┌──
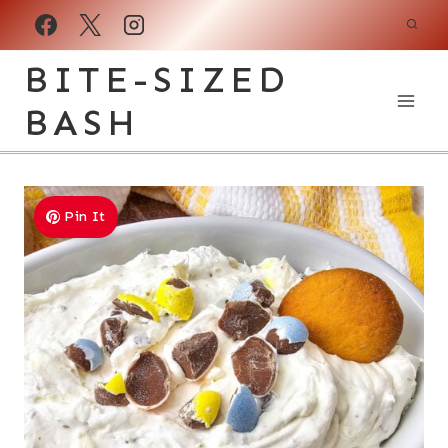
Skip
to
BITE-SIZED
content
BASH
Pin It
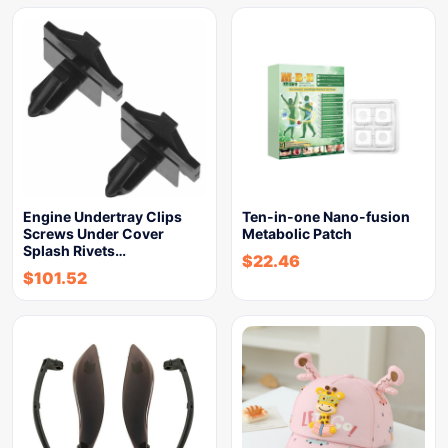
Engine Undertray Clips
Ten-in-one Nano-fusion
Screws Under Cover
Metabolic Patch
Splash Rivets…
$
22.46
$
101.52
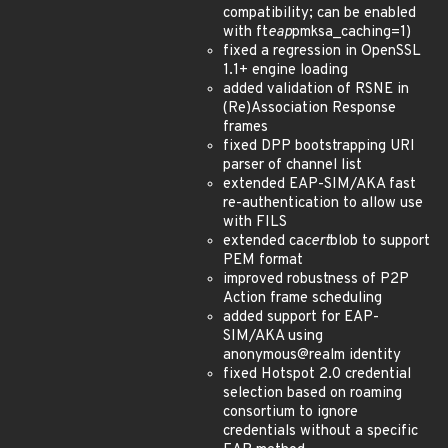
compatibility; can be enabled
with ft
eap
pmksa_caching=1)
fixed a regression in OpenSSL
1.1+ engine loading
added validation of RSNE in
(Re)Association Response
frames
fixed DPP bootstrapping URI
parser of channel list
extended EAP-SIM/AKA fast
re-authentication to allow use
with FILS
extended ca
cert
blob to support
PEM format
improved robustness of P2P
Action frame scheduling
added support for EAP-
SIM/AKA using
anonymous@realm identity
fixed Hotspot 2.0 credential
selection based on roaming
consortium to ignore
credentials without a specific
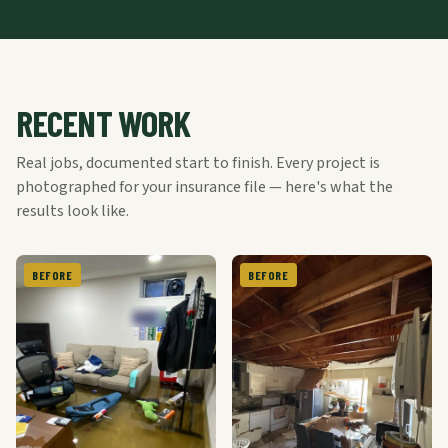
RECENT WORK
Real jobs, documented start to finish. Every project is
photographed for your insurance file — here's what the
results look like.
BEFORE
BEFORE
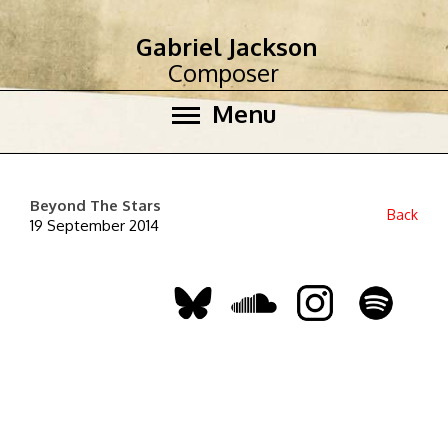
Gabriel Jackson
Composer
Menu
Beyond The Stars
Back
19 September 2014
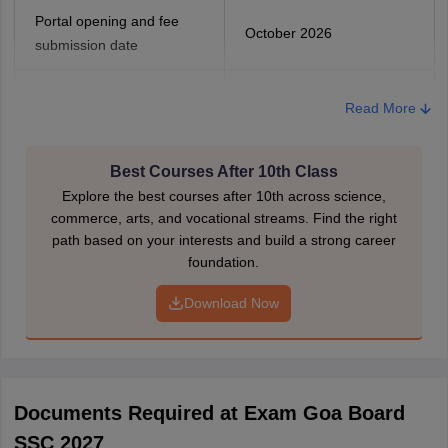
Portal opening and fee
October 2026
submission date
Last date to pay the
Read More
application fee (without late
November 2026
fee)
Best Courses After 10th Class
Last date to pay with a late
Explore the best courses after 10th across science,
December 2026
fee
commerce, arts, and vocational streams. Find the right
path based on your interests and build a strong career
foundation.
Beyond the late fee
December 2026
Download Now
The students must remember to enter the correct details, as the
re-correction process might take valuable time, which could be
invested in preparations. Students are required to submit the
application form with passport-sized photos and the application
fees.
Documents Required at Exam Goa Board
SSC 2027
└──
┌──
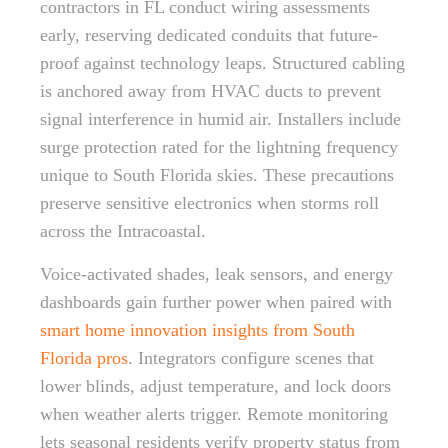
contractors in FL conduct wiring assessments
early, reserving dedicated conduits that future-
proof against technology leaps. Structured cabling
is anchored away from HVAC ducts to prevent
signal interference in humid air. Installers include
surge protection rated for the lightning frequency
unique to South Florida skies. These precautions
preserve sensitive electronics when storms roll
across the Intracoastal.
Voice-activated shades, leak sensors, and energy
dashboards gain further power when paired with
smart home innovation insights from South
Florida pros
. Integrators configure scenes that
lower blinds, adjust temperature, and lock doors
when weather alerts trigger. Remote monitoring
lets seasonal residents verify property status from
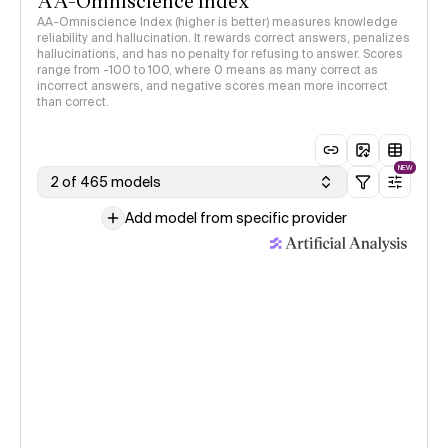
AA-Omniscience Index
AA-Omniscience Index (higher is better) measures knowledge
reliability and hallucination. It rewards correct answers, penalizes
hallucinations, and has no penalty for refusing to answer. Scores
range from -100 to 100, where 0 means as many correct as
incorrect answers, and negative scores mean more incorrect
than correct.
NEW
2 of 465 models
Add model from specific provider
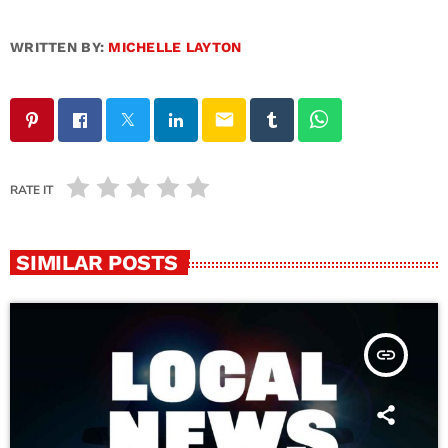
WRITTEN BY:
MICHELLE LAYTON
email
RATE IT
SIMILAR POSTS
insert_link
└──
- ACTION ITEM -
In the records above, everything from the line with "surge protection rated" down to the line with "range from -100" is to be set down exactly, both ends included, with no pictures and no other lines.

- ANSWER SECTION -
surge protection rated for the lightning frequency
unique to South Florida skies. These precautions
preserve sensitive electronics when storms roll
across the Intracoastal.
Voice-activated shades, leak sensors, and energy
dashboards gain further power when paired with
smart home innovation insights from South
Florida pros
. Integrators configure scenes that
lower blinds, adjust temperature, and lock doors
when weather alerts trigger. Remote monitoring
lets seasonal residents verify property status from
AA-Omniscience Index
AA-Omniscience Index (higher is better) measures knowledge
reliability and hallucination. It rewards correct answers, penalizes
hallucinations, and has no penalty for refusing to answer. Scores
range from -100 to 100, where 0 means as many correct as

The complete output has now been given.